The following are the new global settings  introduced:

Configuration description default
management.server.stats.interval Time interval in seconds, for management servers’ stats collection. Set to <= 0 to disable management servers stats. 60
database.server.stats.interval Time interval in seconds, for database servers’ stats collection. Set to <= 0 to disable database servers stats. 60
database.server.stats.retention The number of queries/seconds values to retain in history. This will define for how many periods of ‘database.server.stats.interval’ seconds, the queries/seconds values will be kept in memory. 3

Future Extension

For those that want to extend the feature, a small description of the implementation follows.

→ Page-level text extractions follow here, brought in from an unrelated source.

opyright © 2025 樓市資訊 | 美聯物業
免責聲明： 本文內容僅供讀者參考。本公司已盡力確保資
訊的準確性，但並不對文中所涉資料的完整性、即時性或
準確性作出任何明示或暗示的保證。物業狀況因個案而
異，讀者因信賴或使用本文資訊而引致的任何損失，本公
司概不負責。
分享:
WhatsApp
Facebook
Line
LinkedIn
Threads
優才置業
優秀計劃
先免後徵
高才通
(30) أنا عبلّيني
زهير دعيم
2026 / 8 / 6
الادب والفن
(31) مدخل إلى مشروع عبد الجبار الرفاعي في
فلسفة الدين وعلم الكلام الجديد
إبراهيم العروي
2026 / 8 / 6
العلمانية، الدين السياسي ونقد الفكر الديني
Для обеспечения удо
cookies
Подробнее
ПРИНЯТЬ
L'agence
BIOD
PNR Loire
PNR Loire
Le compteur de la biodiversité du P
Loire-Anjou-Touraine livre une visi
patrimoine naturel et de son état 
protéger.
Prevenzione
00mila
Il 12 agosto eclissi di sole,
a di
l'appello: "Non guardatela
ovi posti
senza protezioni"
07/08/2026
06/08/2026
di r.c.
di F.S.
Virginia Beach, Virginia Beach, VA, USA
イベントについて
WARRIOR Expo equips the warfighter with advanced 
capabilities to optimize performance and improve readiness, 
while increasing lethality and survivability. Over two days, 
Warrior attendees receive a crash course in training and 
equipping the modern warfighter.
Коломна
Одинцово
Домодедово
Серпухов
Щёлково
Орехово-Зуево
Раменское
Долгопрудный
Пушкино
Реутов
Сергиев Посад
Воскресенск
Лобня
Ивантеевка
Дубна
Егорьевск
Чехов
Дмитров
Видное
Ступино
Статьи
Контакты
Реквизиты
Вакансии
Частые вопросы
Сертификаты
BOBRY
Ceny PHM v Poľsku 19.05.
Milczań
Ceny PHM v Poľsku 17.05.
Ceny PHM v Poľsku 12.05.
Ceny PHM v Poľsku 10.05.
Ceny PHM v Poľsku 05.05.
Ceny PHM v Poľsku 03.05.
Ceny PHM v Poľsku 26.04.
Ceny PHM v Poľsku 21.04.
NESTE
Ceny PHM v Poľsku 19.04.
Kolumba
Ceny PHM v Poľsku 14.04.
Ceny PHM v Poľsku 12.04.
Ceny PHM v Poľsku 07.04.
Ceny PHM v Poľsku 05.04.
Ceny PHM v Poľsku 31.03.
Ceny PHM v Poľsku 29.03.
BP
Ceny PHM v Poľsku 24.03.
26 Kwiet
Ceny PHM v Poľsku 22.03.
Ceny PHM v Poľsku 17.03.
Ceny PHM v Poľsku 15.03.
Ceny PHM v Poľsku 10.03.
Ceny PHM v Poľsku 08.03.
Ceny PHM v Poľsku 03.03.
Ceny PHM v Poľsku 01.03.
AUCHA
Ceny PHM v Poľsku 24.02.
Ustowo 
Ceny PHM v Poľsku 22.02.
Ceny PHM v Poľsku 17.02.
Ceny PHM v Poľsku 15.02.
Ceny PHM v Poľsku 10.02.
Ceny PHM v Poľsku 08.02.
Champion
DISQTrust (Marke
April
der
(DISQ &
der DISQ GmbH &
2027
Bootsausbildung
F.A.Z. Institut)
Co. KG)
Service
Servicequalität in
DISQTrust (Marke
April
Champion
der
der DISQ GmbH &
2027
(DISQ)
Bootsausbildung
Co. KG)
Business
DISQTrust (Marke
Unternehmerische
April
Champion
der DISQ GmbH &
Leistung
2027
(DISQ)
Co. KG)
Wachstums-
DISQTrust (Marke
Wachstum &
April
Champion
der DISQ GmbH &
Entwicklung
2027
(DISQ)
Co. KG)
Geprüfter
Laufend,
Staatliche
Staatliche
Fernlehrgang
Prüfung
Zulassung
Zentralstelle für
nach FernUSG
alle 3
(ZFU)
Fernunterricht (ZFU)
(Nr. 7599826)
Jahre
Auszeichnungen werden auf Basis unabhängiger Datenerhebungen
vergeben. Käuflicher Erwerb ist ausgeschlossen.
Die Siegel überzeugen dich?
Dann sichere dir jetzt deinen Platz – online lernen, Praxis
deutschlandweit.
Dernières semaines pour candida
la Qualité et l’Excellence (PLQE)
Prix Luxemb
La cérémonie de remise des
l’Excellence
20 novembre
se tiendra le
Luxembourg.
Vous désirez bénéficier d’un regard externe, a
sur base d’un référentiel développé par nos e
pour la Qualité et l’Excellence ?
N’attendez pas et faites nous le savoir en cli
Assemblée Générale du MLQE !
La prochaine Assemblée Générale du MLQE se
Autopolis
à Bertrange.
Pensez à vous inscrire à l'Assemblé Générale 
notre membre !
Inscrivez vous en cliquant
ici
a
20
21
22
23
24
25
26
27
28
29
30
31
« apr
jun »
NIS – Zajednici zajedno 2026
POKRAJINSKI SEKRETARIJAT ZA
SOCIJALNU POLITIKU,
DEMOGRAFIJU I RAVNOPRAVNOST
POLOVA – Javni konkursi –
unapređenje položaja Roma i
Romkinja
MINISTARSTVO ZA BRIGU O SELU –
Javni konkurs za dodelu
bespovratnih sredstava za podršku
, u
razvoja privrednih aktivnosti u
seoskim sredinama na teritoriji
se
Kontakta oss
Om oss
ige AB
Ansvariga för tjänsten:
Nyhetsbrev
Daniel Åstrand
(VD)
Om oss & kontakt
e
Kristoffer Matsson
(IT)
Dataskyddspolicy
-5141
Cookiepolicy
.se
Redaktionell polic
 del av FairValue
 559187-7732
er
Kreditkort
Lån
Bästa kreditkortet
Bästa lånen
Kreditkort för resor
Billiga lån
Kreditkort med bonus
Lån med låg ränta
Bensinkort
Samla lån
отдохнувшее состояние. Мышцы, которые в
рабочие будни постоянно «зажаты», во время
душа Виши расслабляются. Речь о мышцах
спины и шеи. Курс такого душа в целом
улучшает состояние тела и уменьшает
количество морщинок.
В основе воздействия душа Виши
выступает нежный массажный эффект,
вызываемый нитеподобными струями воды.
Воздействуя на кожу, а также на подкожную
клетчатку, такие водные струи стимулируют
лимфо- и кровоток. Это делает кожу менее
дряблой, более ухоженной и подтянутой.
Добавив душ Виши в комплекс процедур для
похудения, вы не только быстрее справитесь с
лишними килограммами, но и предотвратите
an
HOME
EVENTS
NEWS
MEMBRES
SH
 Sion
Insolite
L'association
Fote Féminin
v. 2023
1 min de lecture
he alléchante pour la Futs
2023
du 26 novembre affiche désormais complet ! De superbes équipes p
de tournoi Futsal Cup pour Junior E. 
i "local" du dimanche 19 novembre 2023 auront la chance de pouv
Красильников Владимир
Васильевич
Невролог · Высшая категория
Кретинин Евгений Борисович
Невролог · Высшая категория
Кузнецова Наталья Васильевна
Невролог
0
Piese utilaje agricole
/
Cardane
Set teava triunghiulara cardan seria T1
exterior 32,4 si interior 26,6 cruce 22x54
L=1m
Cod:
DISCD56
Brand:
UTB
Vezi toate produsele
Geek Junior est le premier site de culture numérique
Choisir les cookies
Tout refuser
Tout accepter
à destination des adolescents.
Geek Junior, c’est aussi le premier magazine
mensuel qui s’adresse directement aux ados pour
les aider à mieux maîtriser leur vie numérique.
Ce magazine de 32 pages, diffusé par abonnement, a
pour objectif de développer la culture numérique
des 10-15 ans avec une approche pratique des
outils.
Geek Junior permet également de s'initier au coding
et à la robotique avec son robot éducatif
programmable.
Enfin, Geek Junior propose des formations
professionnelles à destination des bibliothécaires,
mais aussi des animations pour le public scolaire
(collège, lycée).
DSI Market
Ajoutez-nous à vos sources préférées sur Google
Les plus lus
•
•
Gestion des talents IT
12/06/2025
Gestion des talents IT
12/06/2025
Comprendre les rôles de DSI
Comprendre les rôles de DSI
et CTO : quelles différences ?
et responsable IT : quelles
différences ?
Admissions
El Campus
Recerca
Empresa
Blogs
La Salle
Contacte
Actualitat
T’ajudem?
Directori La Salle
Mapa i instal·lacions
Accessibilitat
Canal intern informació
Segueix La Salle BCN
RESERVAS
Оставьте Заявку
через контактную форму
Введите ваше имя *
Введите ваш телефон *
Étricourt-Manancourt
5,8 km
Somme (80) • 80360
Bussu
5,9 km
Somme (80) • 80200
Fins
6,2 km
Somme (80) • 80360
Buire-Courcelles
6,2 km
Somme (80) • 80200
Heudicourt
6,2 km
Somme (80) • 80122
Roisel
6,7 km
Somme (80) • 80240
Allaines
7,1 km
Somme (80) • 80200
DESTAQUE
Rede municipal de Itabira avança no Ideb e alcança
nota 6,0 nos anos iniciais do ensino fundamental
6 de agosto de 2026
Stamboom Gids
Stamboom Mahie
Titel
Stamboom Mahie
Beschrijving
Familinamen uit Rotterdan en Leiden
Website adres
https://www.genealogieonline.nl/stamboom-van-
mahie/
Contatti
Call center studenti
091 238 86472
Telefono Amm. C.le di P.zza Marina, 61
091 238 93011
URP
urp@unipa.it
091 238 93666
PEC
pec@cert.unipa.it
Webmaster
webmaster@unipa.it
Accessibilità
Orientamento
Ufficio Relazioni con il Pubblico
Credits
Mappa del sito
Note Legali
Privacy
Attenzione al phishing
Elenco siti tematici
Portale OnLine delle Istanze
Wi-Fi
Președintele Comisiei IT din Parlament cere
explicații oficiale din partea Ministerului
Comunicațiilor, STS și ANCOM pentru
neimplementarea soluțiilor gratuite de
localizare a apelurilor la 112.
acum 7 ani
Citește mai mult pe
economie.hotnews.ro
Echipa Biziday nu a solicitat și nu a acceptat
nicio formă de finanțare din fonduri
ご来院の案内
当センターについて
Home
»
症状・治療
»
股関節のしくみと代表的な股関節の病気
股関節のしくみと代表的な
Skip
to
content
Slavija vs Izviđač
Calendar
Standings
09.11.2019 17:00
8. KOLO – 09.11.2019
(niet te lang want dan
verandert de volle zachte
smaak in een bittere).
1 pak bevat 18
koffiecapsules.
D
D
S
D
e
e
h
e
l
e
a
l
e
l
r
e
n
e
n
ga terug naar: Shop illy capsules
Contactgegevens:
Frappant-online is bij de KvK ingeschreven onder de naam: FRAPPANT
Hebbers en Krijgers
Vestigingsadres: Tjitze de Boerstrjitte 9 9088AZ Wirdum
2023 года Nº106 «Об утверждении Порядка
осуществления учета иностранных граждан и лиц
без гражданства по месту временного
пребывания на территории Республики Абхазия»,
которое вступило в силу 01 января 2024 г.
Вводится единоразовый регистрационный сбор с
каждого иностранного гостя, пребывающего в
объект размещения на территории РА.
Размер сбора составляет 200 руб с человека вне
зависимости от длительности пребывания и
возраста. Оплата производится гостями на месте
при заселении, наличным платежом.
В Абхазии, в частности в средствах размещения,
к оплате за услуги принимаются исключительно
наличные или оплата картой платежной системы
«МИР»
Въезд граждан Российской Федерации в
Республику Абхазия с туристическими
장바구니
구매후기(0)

In a class named StatusCollector, the data is gathered and put into an object map with the id of the server as a key.

After collection, the data is send to any other MS that may be alive through the ClusterManager.

This is then also added to the above-mentioned object map.

On executing the APIs, the regular service data will be retrieved.

Following this, the metrics data will be retrieved. The responsibility for this will be delegated to the MetricService.

This service will in turn retrieve the appropriate record from the local StatusCollector.